= What is needed =
Determine how many lines in the entries below include "linecap". The reply should be that number and nothing else.

= Data extracts =

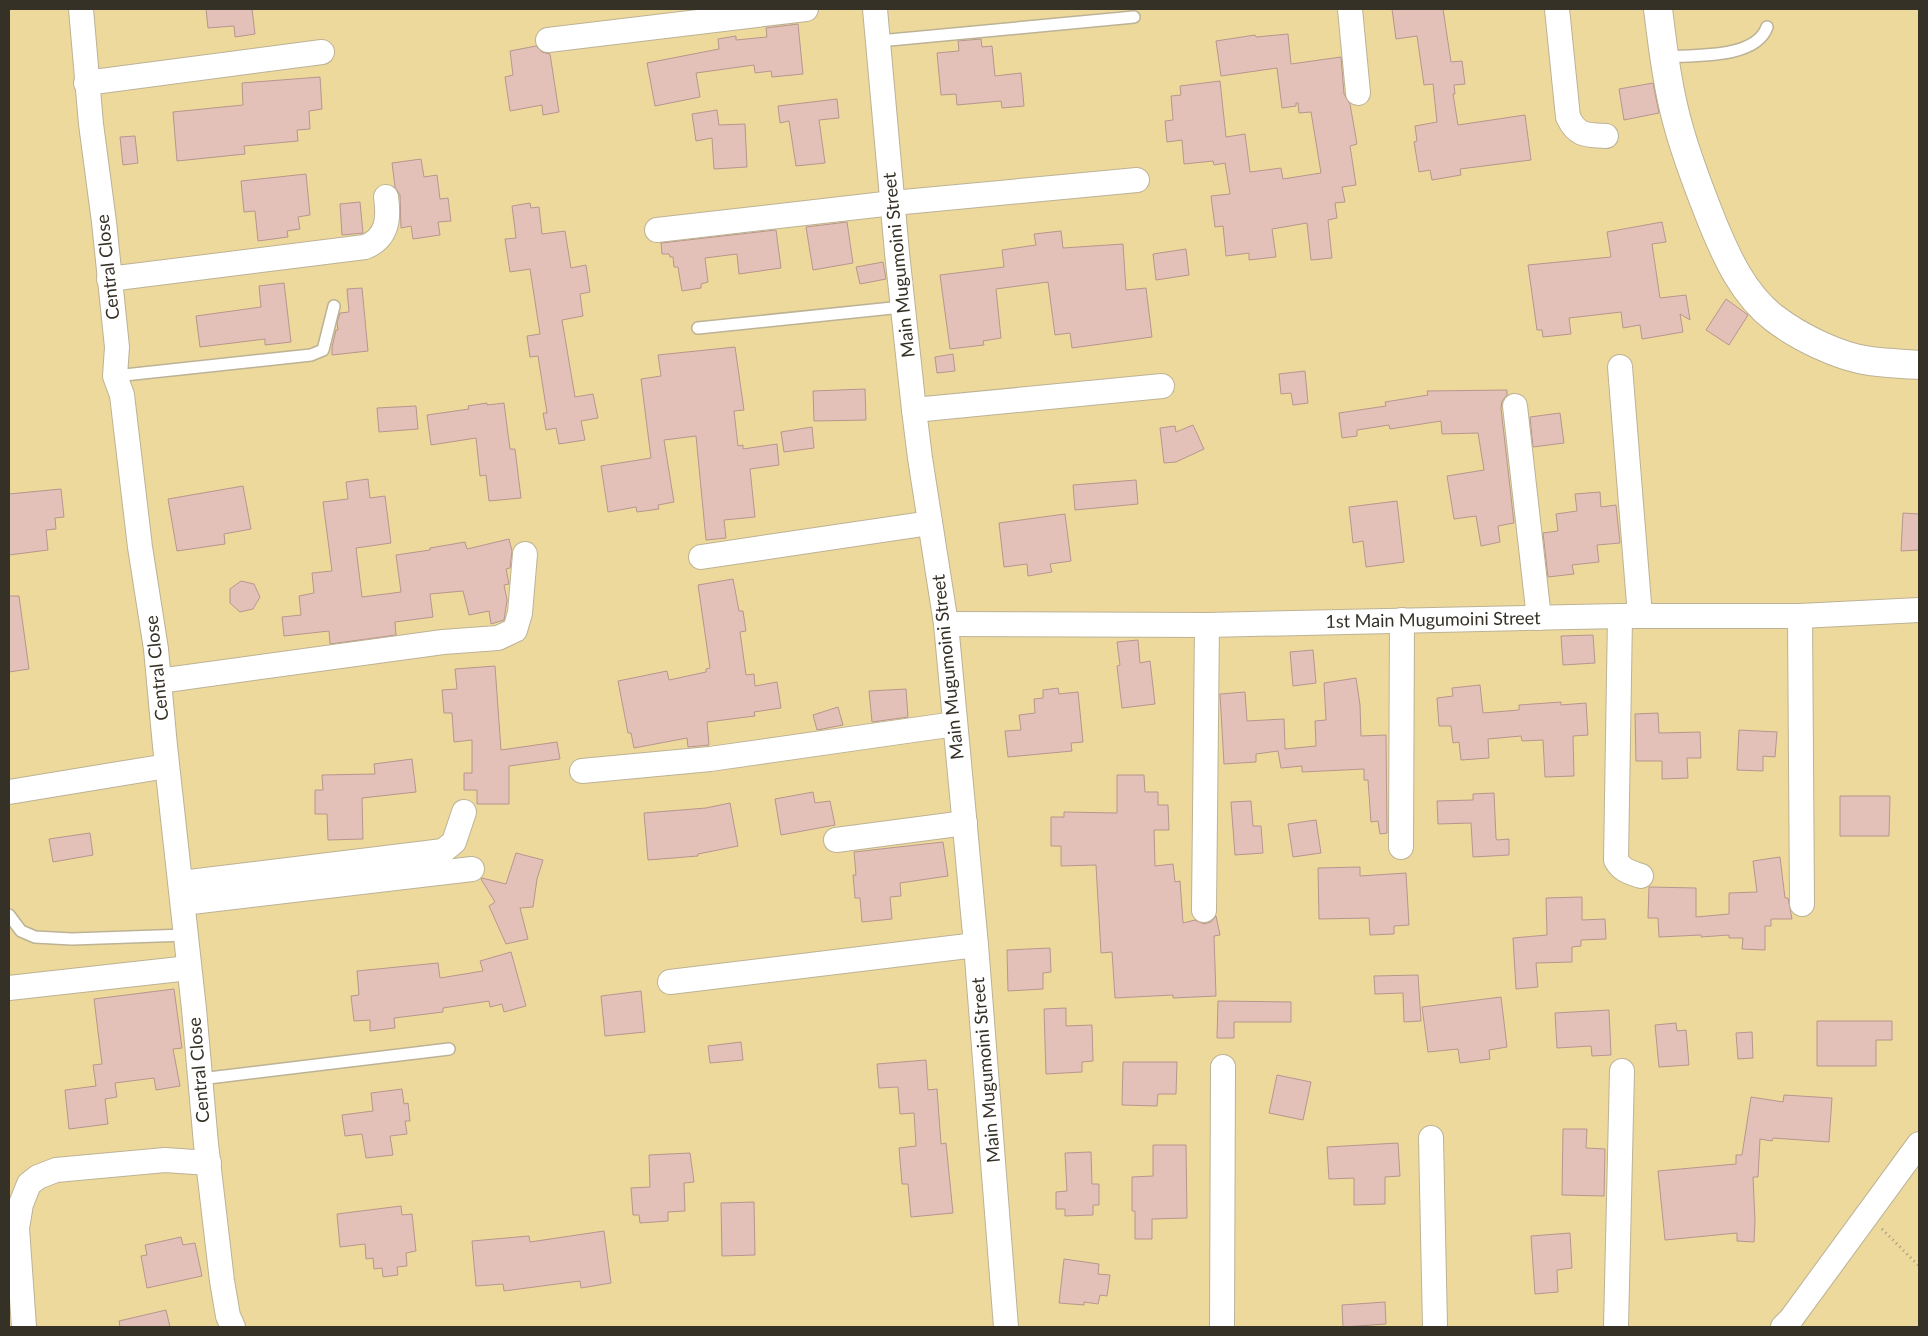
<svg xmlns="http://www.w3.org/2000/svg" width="1928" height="1336" font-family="Lato,sans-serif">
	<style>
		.green { fill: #eed99c }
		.building { fill: #e3c1b8; stroke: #b7968e }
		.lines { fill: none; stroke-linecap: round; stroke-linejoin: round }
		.lane-casing { stroke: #bcb295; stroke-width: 14 }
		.street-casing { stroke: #bcb295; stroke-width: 26 }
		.secondary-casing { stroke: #bcb295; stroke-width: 30 }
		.path { stroke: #9e9781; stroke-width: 3; stroke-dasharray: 1 4; stroke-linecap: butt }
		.lane { stroke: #fff; stroke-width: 11 }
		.street { stroke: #fff; stroke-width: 24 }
		.secondary { stroke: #fff; stroke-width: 28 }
		.labels { text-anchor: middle; stroke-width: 4.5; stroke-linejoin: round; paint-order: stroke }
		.street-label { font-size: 18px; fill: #353126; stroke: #fff }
	</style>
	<rect width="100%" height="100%" fill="#f3e9cb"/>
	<rect class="green" x="9" y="9" width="1910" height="1318"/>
	<g class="building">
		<polygon points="206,9 252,9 255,34 235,37 234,26 208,28"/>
		<polygon points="1392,9 1443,9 1451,62 1462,61 1465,84 1454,85 1455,94 1453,94 1458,125 1525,115 1531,160 1460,169 1461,175 1432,180 1430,170 1419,172 1414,142 1417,141 1415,126 1437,122 1433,84 1424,85 1417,36 1396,39"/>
		<polygon points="798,24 803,74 772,77 771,71 755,73 754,65 696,73 700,97 655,106 647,63 719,49 718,39 736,36 736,40 767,37 766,28"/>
		<polygon points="1288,34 1291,64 1341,57 1344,94 1350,104 1357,144 1350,146 1356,185 1342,187 1345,202 1335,203 1337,218 1328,220 1332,258 1311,260 1307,223 1272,229 1276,257 1249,260 1249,253 1226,256 1223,226 1215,227 1211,196 1230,194 1225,163 1214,165 1213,161 1184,164 1182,140 1167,142 1165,121 1173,120 1171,96 1181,95 1180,86 1220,81 1226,137 1245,134 1250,172 1281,168 1283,179 1321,173 1311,112 1299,113 1298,103 1296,103 1296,106 1282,108 1277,68 1221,76 1216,41 1255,35 1256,37"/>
		<polygon points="981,39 982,47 992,46 995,76 1021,73 1024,106 1002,108 1001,101 957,105 956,94 941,95 937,53 959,51 958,41"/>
		<polygon points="536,46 542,52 550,54 559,112 543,115 542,105 510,111 505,77 513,75 510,51"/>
		<polygon points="320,77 322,109 309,111 310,129 297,130 298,141 244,146 245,154 177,161 173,112 243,105 242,83"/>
		<polygon points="1653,83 1659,113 1624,120 1619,89"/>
		<polygon points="837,99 839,118 819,120 825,163 796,166 789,121 780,123 778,106"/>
		<polygon points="717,110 719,125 745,124 747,167 714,169 712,138 696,141 692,114"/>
		<polygon points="135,136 138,163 123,165 120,137"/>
		<polygon points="421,159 424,177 437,175 440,199 448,198 451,221 438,222 440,235 413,239 411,226 401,228 400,195 395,187 392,163"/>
		<polygon points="306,174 310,215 298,217 300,229 287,231 288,237 258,241 255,211 244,212 241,181"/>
		<polygon points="360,202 363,233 342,235 340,204"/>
		<polygon points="530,203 531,208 539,207 542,234 565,231 571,268 586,265 590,292 580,294 583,316 562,320 575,397 593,394 598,418 581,421 585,440 559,444 556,428 546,430 543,413 547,413 538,356 530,357 527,336 540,334 530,269 510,272 505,239 516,238 512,206"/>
		<polygon points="847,222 853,263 813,270 806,227"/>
		<polygon points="1662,222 1666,242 1652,244 1660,298 1686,295 1690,320 1680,314 1683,332 1642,339 1640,325 1623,328 1621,312 1569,318 1571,334 1543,337 1542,330 1537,330 1528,265 1611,257 1607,232"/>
		<polygon points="776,230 781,268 739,274 737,254 705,258 708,282 701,284 701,288 682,291 678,267 674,267 673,257 670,257 669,254 662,254 661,243"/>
		<polygon points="1061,231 1063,248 1123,244 1126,290 1146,288 1152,337 1072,348 1070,333 1055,335 1048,282 996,289 1001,338 983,341 984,345 950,349 940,275 1004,267 1002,250 1036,245 1034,234"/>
		<polygon points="1186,249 1189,275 1156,280 1153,254"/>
		<polygon points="883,262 886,279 860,284 856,267"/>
		<polygon points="284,283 291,342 265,345 265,339 200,347 196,316 261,307 259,286"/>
		<polygon points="362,288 368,351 332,355 332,347 336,330 338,330 337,323 340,313 349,312 347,289"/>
		<polygon points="1726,299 1748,315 1729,345 1706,330"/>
		<polygon points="735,347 744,410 734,411 738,446 743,445 743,449 777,444 779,465 750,469 755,517 724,520 726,538 706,540 696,436 664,440 674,502 658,505 659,509 637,512 636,507 608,512 601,466 651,458 641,379 661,376 658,355"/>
		<polygon points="953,354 955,371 937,373 935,357"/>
		<polygon points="1305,371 1308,403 1293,405 1291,393 1281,394 1279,374"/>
		<polygon points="865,389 866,420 814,421 813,391"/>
		<polygon points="1507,390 1507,395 1502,401 1501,408 1514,523 1498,526 1500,542 1481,546 1476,516 1454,519 1447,476 1484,470 1478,433 1442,434 1441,421 1390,429 1389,425 1357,430 1357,436 1342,438 1339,413 1386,406 1385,402 1428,395 1427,391"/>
		<polygon points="487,403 487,405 504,403 510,449 515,449 521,498 489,501 486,475 480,476 476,438 431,445 427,415 469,409 468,406"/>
		<polygon points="416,406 418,429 379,432 377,408"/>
		<polygon points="1560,413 1564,443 1533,447 1530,417"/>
		<polygon points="1193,425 1204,449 1176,462 1164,463 1160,428 1175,426 1176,432"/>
		<polygon points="812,427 814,448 784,452 781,432"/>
		<polygon points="368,479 370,498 385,496 391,543 356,548 362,597 401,592 396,555 430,550 430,548 465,542 467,549 509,539 512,551 510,568 506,569 509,584 504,585 507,600 504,620 491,624 489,611 469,615 463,591 430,594 433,617 395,622 396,635 330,644 329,631 284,636 282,617 301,615 299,596 314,593 312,573 332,571 323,502 348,499 346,482"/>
		<polygon points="1136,480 1138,504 1075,510 1073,485"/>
		<polygon points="243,486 251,529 224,534 225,544 177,551 168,499"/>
		<polygon points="61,489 64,517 55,518 56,529 46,530 48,550 9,555 9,494"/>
		<polygon points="1600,492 1601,507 1616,505 1620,543 1597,545 1599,562 1572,565 1574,574 1548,577 1543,533 1558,531 1556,514 1577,511 1575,494"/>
		<polygon points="1397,501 1404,562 1366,567 1363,541 1353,543 1349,507"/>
		<polygon points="1903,513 1919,514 1919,550 1901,551"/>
		<polygon points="1065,514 1071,561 1050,564 1052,572 1028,576 1027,564 1004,567 999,523"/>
		<polygon points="733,579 739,611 743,611 746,631 740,632 746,675 754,674 755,686 777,682 781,708 754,712 755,716 707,722 709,745 688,747 687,738 634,748 631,733 628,733 618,681 667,671 669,680 706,672 706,669 710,668 698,585"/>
		<polygon points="241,581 254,584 260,597 253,609 240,612 230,603 230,589"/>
		<polygon points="9,596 19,596 29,669 9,672"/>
		<polygon points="1593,635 1595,663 1563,665 1561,636"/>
		<polygon points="1138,640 1140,663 1150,661 1155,704 1122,708 1117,666 1120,665 1117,642"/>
		<polygon points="1313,650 1316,683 1293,686 1290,652"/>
		<polygon points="495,666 501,750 557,742 560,759 509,766 509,804 477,804 477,790 464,790 464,773 472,773 472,740 454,742 452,713 444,713 442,690 457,689 455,669"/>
		<polygon points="1356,678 1360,705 1361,736 1386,735 1387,833 1380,834 1378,821 1371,822 1368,780 1364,780 1364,769 1302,772 1302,766 1281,768 1278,751 1256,754 1256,762 1224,764 1220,694 1245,692 1247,721 1284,719 1285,749 1316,746 1315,721 1326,720 1324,683"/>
		<polygon points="1480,685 1483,713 1519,710 1519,705 1561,702 1561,705 1586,703 1588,735 1573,736 1574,776 1545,777 1543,740 1522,741 1521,736 1488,739 1489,758 1461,760 1459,742 1453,743 1451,726 1439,726 1437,698 1453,696 1452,688"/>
		<polygon points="1058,688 1059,694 1078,692 1083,742 1071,743 1072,751 1008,757 1005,731 1021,730 1019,715 1035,713 1034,699 1043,698 1043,690"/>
		<polygon points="906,689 908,717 872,722 869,691"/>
		<polygon points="838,707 843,725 817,730 813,715"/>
		<polygon points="1658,713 1659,733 1700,732 1701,758 1687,758 1688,778 1662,779 1662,761 1636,761 1635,714"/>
		<polygon points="1739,730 1777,732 1775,757 1763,756 1763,771 1737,770"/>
		<polygon points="412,759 416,792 362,798 363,839 328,840 327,814 315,814 315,790 323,790 322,775 375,774 374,764"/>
		<polygon points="1117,775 1144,775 1145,792 1158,792 1158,805 1168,805 1169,830 1154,830 1155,866 1173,864 1175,882 1180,881 1183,923 1195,920 1204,924 1211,922 1216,916 1220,935 1214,936 1216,996 1173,998 1173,995 1115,998 1112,952 1101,953 1096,865 1061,866 1061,846 1051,846 1051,817 1064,817 1064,812 1117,813"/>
		<polygon points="813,792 815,803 830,801 835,825 781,835 775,799"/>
		<polygon points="1494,793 1496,838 1497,840 1509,839 1509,855 1473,857 1471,823 1438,824 1437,801 1473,800 1473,794"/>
		<polygon points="1840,796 1890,796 1889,836 1840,836"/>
		<polygon points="1251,801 1253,826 1261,826 1263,853 1235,855 1231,802"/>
		<polygon points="730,803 738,846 698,854 698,856 648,860 644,813 706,808"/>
		<polygon points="1316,820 1321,853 1293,857 1288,824"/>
		<polygon points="90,833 93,855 53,862 49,839"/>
		<polygon points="943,842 948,876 900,883 901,896 890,897 892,919 862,922 860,898 855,898 853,875 856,875 854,852"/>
		<polygon points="516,853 543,860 537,879 533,907 520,908 528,939 506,944 489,906 495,902 481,879 482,878 506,884"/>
		<polygon points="1780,857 1785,898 1788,898 1792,919 1771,919 1771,926 1765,926 1765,950 1742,949 1743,938 1729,938 1729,935 1701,937 1701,935 1659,937 1658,918 1648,918 1649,887 1696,888 1696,917 1729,914 1729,893 1757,892 1753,861"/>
		<polygon points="1360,867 1360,876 1406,873 1409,925 1394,926 1394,934 1370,935 1369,918 1319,919 1318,868"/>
		<polygon points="1582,897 1582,920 1605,919 1606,939 1581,940 1581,946 1572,947 1572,962 1536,963 1538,987 1516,989 1513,938 1547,935 1546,898"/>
		<polygon points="1050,948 1051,972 1043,973 1043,989 1008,991 1007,950"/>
		<polygon points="511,952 526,1006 504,1012 502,1004 490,1007 489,1001 443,1008 443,1012 394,1018 395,1028 370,1031 370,1020 354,1021 351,996 359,995 357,971 438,963 440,978 483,971 480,961"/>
		<polygon points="1418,975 1421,1021 1404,1022 1403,993 1375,994 1374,976"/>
		<polygon points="174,989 182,1048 173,1049 180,1086 156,1090 154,1078 115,1083 117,1097 105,1099 108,1124 69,1129 65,1090 96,1086 93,1065 102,1064 94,999"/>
		<polygon points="641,991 645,1032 605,1036 601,996"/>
		<polygon points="1501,997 1507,1047 1489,1050 1490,1059 1460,1063 1458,1049 1428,1052 1422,1007"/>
		<polygon points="1218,1001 1291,1002 1291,1022 1234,1022 1234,1038 1217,1038"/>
		<polygon points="1066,1008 1066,1026 1092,1025 1093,1061 1082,1062 1082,1072 1046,1074 1044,1009"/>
		<polygon points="1609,1010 1611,1055 1592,1056 1591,1046 1557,1048 1555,1013"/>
		<polygon points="1817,1021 1892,1021 1892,1040 1876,1040 1876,1066 1817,1066"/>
		<polygon points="1676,1023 1677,1031 1686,1030 1689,1065 1659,1067 1655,1025"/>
		<polygon points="1752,1032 1753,1058 1738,1059 1736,1033"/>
		<polygon points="741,1042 743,1060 710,1063 708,1046"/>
		<polygon points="926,1060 928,1090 937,1089 941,1144 946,1143 953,1213 911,1217 908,1184 902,1184 899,1148 916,1146 914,1113 900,1114 898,1087 879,1088 877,1064"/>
		<polygon points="1123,1062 1177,1062 1176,1094 1158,1094 1157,1106 1122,1105"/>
		<polygon points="1277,1075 1311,1082 1303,1120 1269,1113"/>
		<polygon points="402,1089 404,1104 408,1103 410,1121 405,1121 407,1134 390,1136 393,1155 366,1158 362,1134 345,1136 342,1115 373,1111 371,1093"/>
		<polygon points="1784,1095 1832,1098 1829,1142 1773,1138 1772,1141 1760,1139 1758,1177 1753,1177 1755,1221 1754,1242 1737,1241 1737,1233 1665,1240 1658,1171 1736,1164 1736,1155 1742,1155 1751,1097 1783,1102"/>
		<polygon points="1563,1129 1587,1129 1586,1148 1605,1149 1604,1196 1562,1195"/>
		<polygon points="1398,1143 1400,1176 1385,1177 1385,1204 1354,1205 1354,1178 1329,1179 1327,1147"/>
		<polygon points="1153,1145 1186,1145 1187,1218 1152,1219 1152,1239 1135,1239 1135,1211 1132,1211 1132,1177 1153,1176"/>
		<polygon points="1091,1152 1092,1184 1099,1184 1099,1205 1093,1205 1093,1215 1065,1216 1065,1209 1056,1209 1056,1192 1067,1191 1065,1153"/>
		<polygon points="690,1153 694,1182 684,1183 685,1211 668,1212 668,1221 640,1223 639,1215 633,1215 631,1188 650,1187 649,1155"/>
		<polygon points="754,1202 755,1255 722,1256 721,1203"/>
		<polygon points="401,1206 402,1215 412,1214 416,1251 406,1253 407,1266 397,1267 398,1275 383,1277 382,1268 374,1269 373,1258 366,1259 365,1244 340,1247 337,1214"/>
		<polygon points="604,1231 611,1283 581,1288 580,1281 504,1291 503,1284 476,1286 472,1241 529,1236 530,1242"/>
		<polygon points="1570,1233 1572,1268 1557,1270 1558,1292 1535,1294 1531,1236"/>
		<polygon points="181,1237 183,1245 195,1243 202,1276 147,1288 141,1256 147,1255 145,1245"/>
		<polygon points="1064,1259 1099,1264 1098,1274 1110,1275 1107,1296 1100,1295 1098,1304 1084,1302 1084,1305 1059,1303"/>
		<polygon points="1385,1302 1386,1324 1343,1327 1342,1305"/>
		<polygon points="166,1310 170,1327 120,1327 119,1321"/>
	</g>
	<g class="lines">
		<g class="lane-casing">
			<g id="lane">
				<polyline points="879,41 1134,17"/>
				<path d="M1665,57C1694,55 1756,59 1767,27"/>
				<polyline points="698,328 902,307"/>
				<polyline points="115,376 311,355 323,350 334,306"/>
				<polyline points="9,915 21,931 35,937 72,939 186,935"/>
				<polyline points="200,1079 449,1049"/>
			</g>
		</g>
		<g class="street-casing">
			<g id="street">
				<polyline points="81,9 91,124 104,222 117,347 115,376 122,395 140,547 156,649 165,746 194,1009 206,1144 222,1281 228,1316 233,1327"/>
				<polyline points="875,9 897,253 914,410 920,458 946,624 976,945 1006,1327"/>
				<polyline points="1350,9 1358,93"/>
				<path d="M1557,9L1568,117C1577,136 1586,135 1606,136"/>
				<polyline points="548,40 806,9"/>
				<polyline points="86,83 322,52"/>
				<polyline points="657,230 893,203 1137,180"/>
				<path d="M109,279L365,247C388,238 389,218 386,197"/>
				<polyline points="1620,367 1640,616"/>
				<polyline points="1515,406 1539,618"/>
				<polyline points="914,410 1162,386"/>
				<polyline points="701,557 930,523"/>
				<path d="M1620,616L1616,860C1622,871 1630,872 1641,876"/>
				<polyline points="1800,616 1802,904"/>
				<polyline points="946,624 1207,625 1620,616 1800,616 1919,610"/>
				<polyline points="159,681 443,642 498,638 515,630 520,613 525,554"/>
				<polyline points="582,771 710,759 955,724"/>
				<polyline points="9,792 167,766"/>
				<polyline points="836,840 965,823"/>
				<polyline points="1401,847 1402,620"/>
				<polyline points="181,883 443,851 454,842 464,812"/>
				<polyline points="183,903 472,869"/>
				<polyline points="1204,910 1207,625"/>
				<polyline points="670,982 976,945"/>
				<polyline points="9,988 189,968"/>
				<polyline points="1431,1138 1435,1327"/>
				<polyline points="24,1327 17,1228 21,1204 29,1184 38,1177 56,1170 165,1160 209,1163"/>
				<polyline points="1222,1327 1223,1067"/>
				<polyline points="1616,1327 1622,1071"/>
				<polyline points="1783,1327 1791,1319 1919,1144"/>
			</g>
		</g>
		<g class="secondary-casing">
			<path id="secondary" d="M1658,9C1663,49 1668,92 1680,132C1689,163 1701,194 1713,224C1727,258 1744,295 1774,318C1799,337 1839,357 1870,361C1886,363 1903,364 1919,365"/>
		</g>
		<polyline class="path" points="1882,1229 1919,1266"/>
		<use href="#lane" class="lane"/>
		<use href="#street" class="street"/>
		<use href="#secondary" class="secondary"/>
	</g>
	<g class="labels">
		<g class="street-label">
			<text transform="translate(899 265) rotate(-96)" y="6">Main Mugumoini Street</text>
			<text transform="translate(108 267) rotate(-96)" y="6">Central Close</text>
			<text transform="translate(1433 620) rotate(-1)" y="6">1st Main Mugumoini Street</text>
			<text transform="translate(948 667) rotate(-96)" y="6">Main Mugumoini Street</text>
			<text transform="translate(157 668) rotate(-96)" y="6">Central Close</text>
			<text transform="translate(199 1070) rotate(-95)" y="6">Central Close</text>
			<text transform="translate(986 1070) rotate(-95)" y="6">Main Mugumoini Street</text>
		</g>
	</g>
	<rect width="1928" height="1336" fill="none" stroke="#353126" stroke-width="20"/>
</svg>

= Finished exercise =
2